Besonders beunruhigend finde ich die Kehrtwende, die Joschka Fischer, einst Symbolfigur des grünen Pazifismus, in jüngster Zeit vollzogen hat: Er plädiert für massive Aufrüstung, hält die Aussetzung der Wehrpflicht für einen Fehler und hält sogar den Einsatz deutscher Soldaten in der Ukraine für denkbar. Das ist der neue Zeitgeist, getragen von einem elitären Denken, das sich von der Bevölkerung zunehmend entfernt.
Doch was sagt das Volk? Was sagen die Menschen – nicht auf Konferenzen oder in Talkshows, sondern in ihrer Lebensrealität? Vieles, was derzeit als alternativlos gilt, würde sicher auf Widerspruch stoßen, wenn die Tragweite verstanden würde. Erinnern ist der einzige Schutz vor Vergessen. Und Vergessen ist der Nährboden für Wiederholung.
Leider stimmen viele Medien längst ein in diesen Chor. Der Journalismus hat in weiten Teilen seine Rolle als vierte Gewalt, als kritische Instanz, verloren. Statt Reibung gibt es oft nur noch Bestätigung. Dabei ist Sprache mächtig – und Journalisten haben eine Verantwortung.
„Nihil est enim aliud eloquentia nisi copiose loquens sapientia.“
– Marcus Tullius Cicero
Übersetzung und Anmerkung zum Cicero-Zitat: „Beredsamkeit ist nämlich nichts anderes als weise Rede in Fülle.“ (wörtlich: „Denn Beredsamkeit ist nichts anderes als reichlich sprechende Weisheit.“) Er betont damit, dass wahre Redekunst auf Weisheit beruht, die sich in ausdrucksstarker Sprache zeigt.

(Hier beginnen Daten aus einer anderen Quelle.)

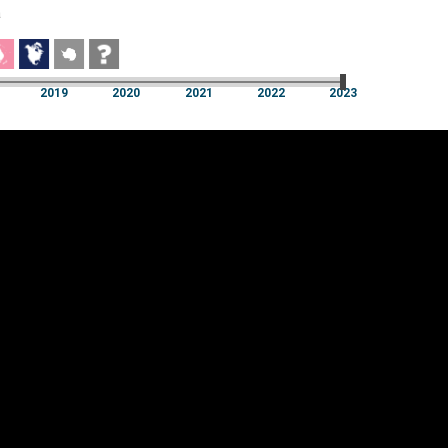
a
2019
2020
2021
2022
2023
a
2019
2020
2021
2022
2023
üpsiste sätted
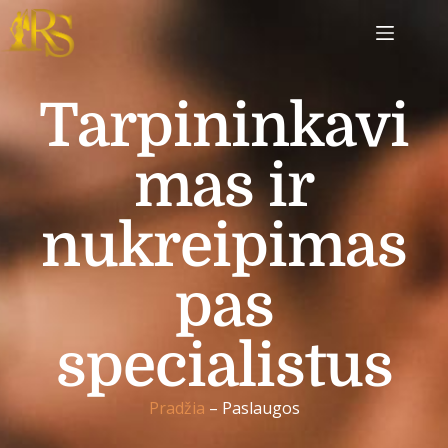
Tarpininkavi
mas ir
nukreipimas
pas
specialistus
Pradžia
– Paslaugos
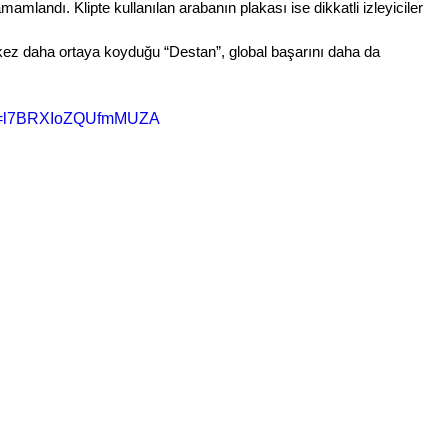
mamlandı. Klipte kullanılan arabanın plakası ise dikkatli izleyiciler 
r kez daha ortaya koyduğu “Destan”, global başarını daha da 
si=l7BRXIoZQUfmMUZA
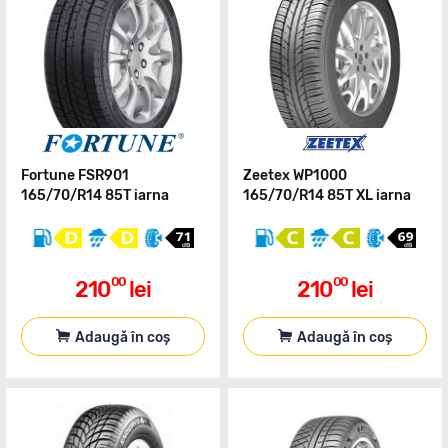
Fortune FSR901
Zeetex WP1000
165/70/R14 85T iarna
165/70/R14 85T XL iarna
00
00
210
lei
210
lei
Adaugă în coș
Adaugă în coș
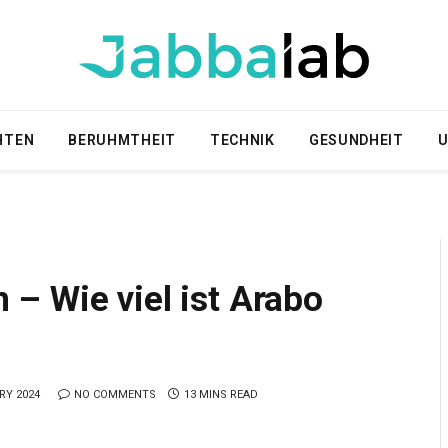
HTEN
BERUHMTHEIT
TECHNIK
GESUNDHEIT
U
– Wie viel ist Arabo
RY 2024
NO COMMENTS
13 MINS READ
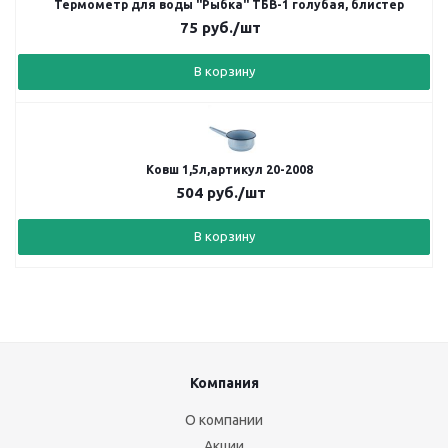
Термометр для воды "Рыбка" ТБВ-1 голубая, блистер
75
руб.
/шт
В корзину
Ковш 1,5л,артикул 20-2008
504
руб.
/шт
В корзину
Компания
О компании
Акции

Ferner gilt, dass gute Berichterstattung mehr braucht als Sprachgewandtheit. Sie braucht Mut, Unabhängigkeit und Klugheit. Früher war das noch spürbar – auch in der Reibung zwischen Politik und Medien. Wer sich heute alte Aufnahmen von Helmut Kohl ansieht, merkt, wie anders der Ton einst war. Die respektvolle Auseinandersetzung, das Ringen um Deutungshoheit – all das scheint verloren gegangen zu sein. Mit ihr ein Stück demokratischer Kultur – und Cicero scheint vollends in Vergessenheit geraten.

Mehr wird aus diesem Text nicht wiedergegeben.